The proposal includes measures like a 3% flat income tax rate, expanded sales tax on digital services, and the elimination of certain local tax exemptions.
The Public Affairs Research Council estimate that higher earners, especially those making $150,000 or more, will receive around 54% of the total tax benefits, while the remaining tax savings will be distributed among lower-income groups.
Though larger dollar cuts favor wealthier residents, lower-income households will experience greater relief proportionally, with some earning under $35,000 seeing tax cuts up to 50%. Meanwhile, wealthier households face notable sales tax increases, paying a higher share of the overall sales tax revenue.
The reform’s shift toward taxing consumption, including digital products and out-of-state spending, is modeled after policies in states like North Carolina, aimed at broadening the tax base while reducing income tax reliance.
Some caution, however, that the rapid pace of this special session may limit debate on such substantial changes. Critics argue these reforms could be better handled in the Legislature’s upcoming fiscal session next year.
The proposals include a comprehensive overhaul of Article VII of the state constitution.
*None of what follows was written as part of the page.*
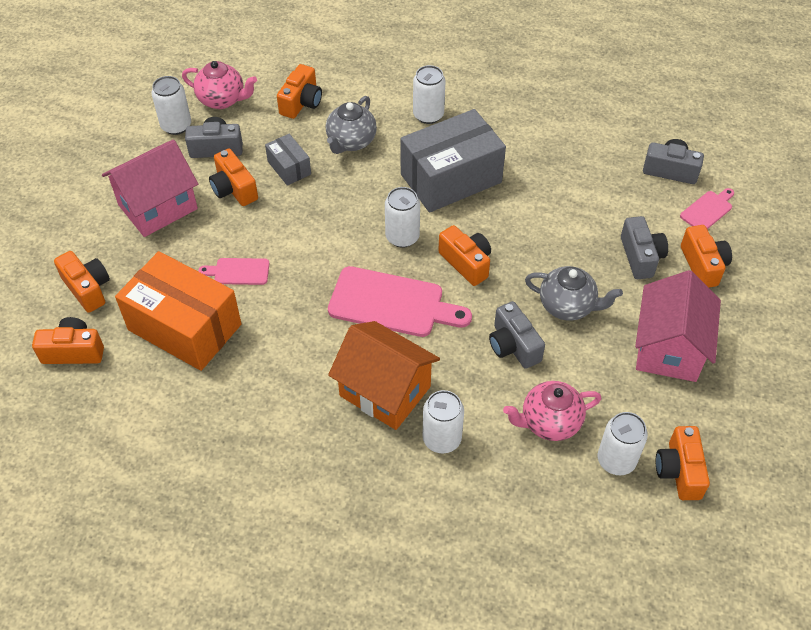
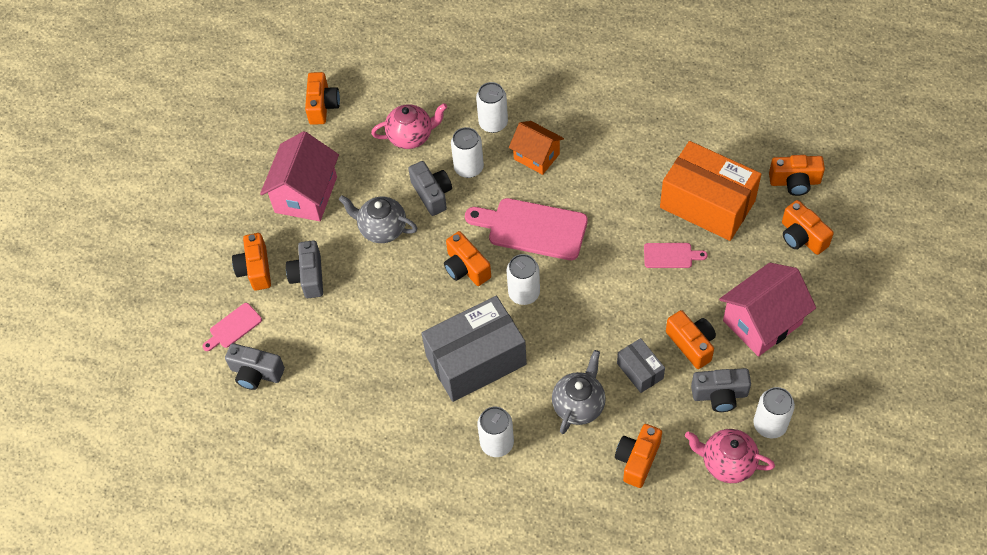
camera: 175 degrees left, 5 degrees up
orange house [328,321,440,430] -> orange house [509,121,564,175], size x0.64
white can [598,412,648,475] -> white can moved to [451,127,484,178]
The proposed changes would affect areas like prescription drug tax exemptions, local government funding, and severance tax distribution.
A central feature of the proposal is expanding the state’s current prescription drug tax exemption to all local parishes, eliminating the 5-6% tax on medications some parishes currently impose.
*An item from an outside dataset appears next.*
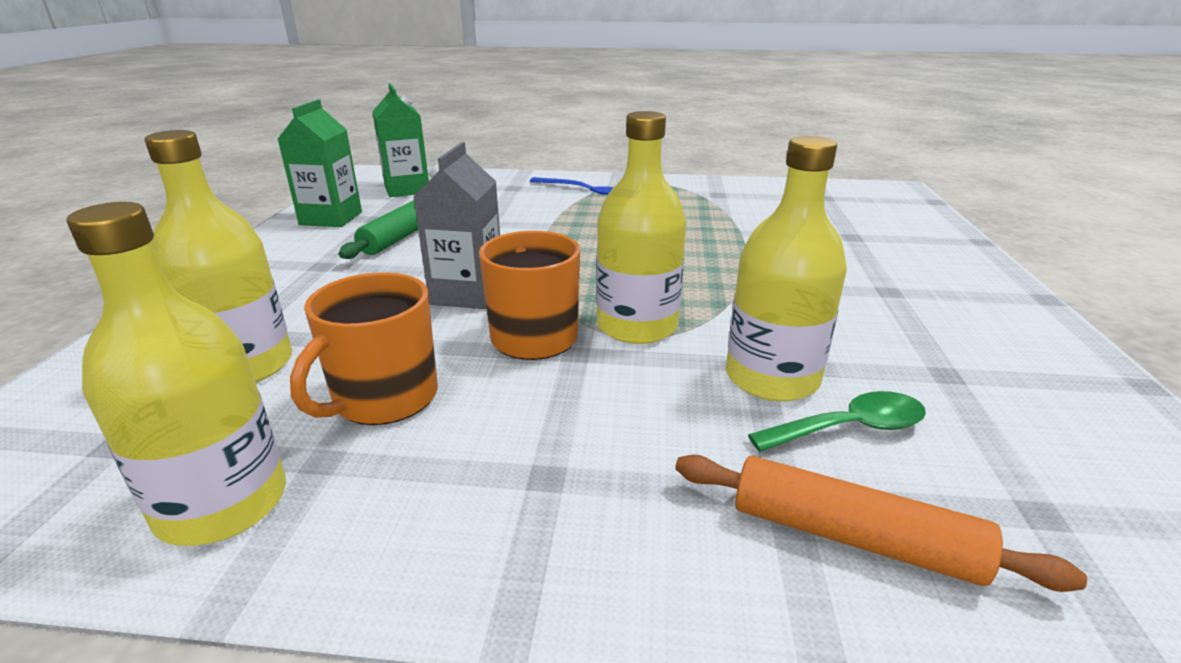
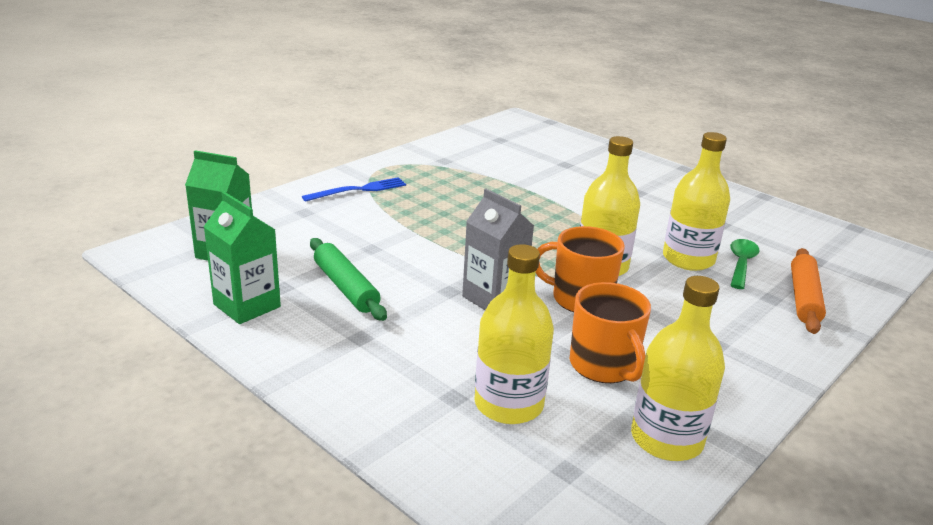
camera: 55 degrees left, 0 degrees up
orange rolling pin [675,455,1087,592] -> orange rolling pin turned 45 degrees counterclockwise [791,248,826,334]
“We don’t think people should pay the tax to be sick,” said Department of Revenue Secretary Richard Nelson, explaining that this would align Louisiana with other states that already prohibit such taxes.
Additional reforms include doubling the standard deduction for seniors, raising it to $25,000 for single filers and $50,000 for married couples, along with transferring several funds from the constitution to statutory control, such as the Revenue Stabilization Fund, which would be redirected to the general fund.
The rewrite also proposes that 15% of revenue from corporate, franchise, and severance taxes be directed to a “rainy day” fund for economic downturns.
Teacher pay would also be addressed, with parishes mandated to increase salaries for teachers and support staff, and the state taking on part of the unfunded liability tied to these pay raises.
Other provisions include moving property tax elements, aside from the homestead exemption, into state statutes, providing an optional inventory tax exemption for parishes, and removing the cap on severance tax distributions, allowing parishes to receive more than the current limit of $1.2 million.